● Work required
The expected output is every line from the one containing "Nel caso in" to the end of the data below, exactly, and no other line.
*** Begin section ***
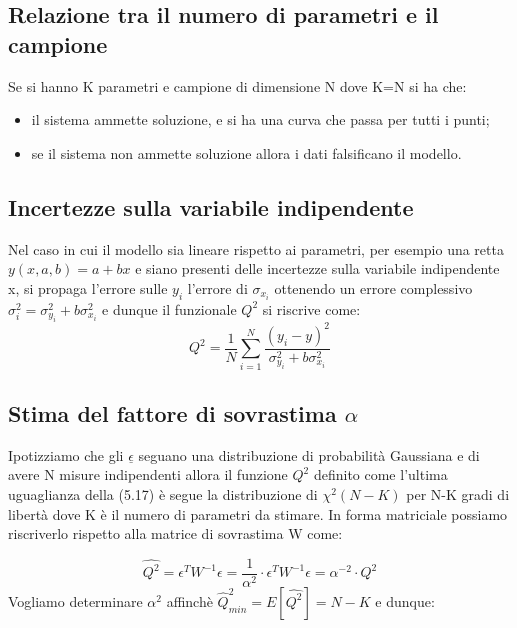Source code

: \subsection{Relazione tra il numero di parametri e il campione}

Se si hanno K parametri e campione di dimensione N dove K=N  si ha che:

\begin{itemize}
	\item il sistema ammette soluzione, e si ha una curva che passa per tutti i punti;
	\item se il sistema non ammette soluzione allora i dati falsificano il modello.
\end{itemize}

\subsection{Incertezze sulla variabile indipendente}

Nel caso in cui il modello sia lineare rispetto ai parametri, per esempio una retta $y(x,a,b) = a +bx$ e siano presenti delle incertezze sulla variabile indipendente x, si propaga l'errore sulle $y_i$ l'errore di $\sigma_{x_{i}}$ ottenendo un errore complessivo $\sigma_{i}^2 = \sigma_{y_{i}}^2 + b \sigma_{x_{i}}^2$ e dunque il funzionale $Q^2$ si riscrive come:
\begin{equation}
	Q^2 = \dfrac{1}{N}\sum_{i=1}^N\dfrac{(y_i - y)^2}{\sigma_{y_{i}}^2 + b \sigma_{x_{i}}^2}
\end{equation}
\subsection{Stima del fattore di sovrastima $\alpha$}

Ipotizziamo che gli $\underline{\epsilon}$ seguano una distribuzione di probabilit\`{a} Gaussiana e di avere N misure indipendenti allora il funzione $Q^2$ definito come l'ultima uguaglianza della (5.17) \`{e} segue la distribuzione di $\chi^2(N-K)$ per N-K gradi di libert\`{a} dove K \`{e} il numero di parametri da stimare. In forma matriciale possiamo riscriverlo rispetto alla matrice di sovrastima W come:

\begin{equation}
	\hat{Q^{2}} = \epsilon^TW^{-1}\epsilon = \dfrac{1}{\alpha^2} \cdot \epsilon^TW^{-1}\epsilon = \alpha ^{-2}\cdot Q^2
\end{equation}
Vogliamo determinare $\alpha^2$ affinch\`{e} $\hat{Q}_{min}^{2} = E[\hat{Q^2}] = N-K$ e dunque:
*** End section ***
● Exercise result
Nel caso in cui il modello sia lineare rispetto ai parametri, per esempio una retta $y(x,a,b) = a +bx$ e siano presenti delle incertezze sulla variabile indipendente x, si propaga l'errore sulle $y_i$ l'errore di $\sigma_{x_{i}}$ ottenendo un errore complessivo $\sigma_{i}^2 = \sigma_{y_{i}}^2 + b \sigma_{x_{i}}^2$ e dunque il funzionale $Q^2$ si riscrive come:
\begin{equation}
	Q^2 = \dfrac{1}{N}\sum_{i=1}^N\dfrac{(y_i - y)^2}{\sigma_{y_{i}}^2 + b \sigma_{x_{i}}^2}
\end{equation}
\subsection{Stima del fattore di sovrastima $\alpha$}

Ipotizziamo che gli $\underline{\epsilon}$ seguano una distribuzione di probabilit\`{a} Gaussiana e di avere N misure indipendenti allora il funzione $Q^2$ definito come l'ultima uguaglianza della (5.17) \`{e} segue la distribuzione di $\chi^2(N-K)$ per N-K gradi di libert\`{a} dove K \`{e} il numero di parametri da stimare. In forma matriciale possiamo riscriverlo rispetto alla matrice di sovrastima W come:

\begin{equation}
	\hat{Q^{2}} = \epsilon^TW^{-1}\epsilon = \dfrac{1}{\alpha^2} \cdot \epsilon^TW^{-1}\epsilon = \alpha ^{-2}\cdot Q^2
\end{equation}
Vogliamo determinare $\alpha^2$ affinch\`{e} $\hat{Q}_{min}^{2} = E[\hat{Q^2}] = N-K$ e dunque:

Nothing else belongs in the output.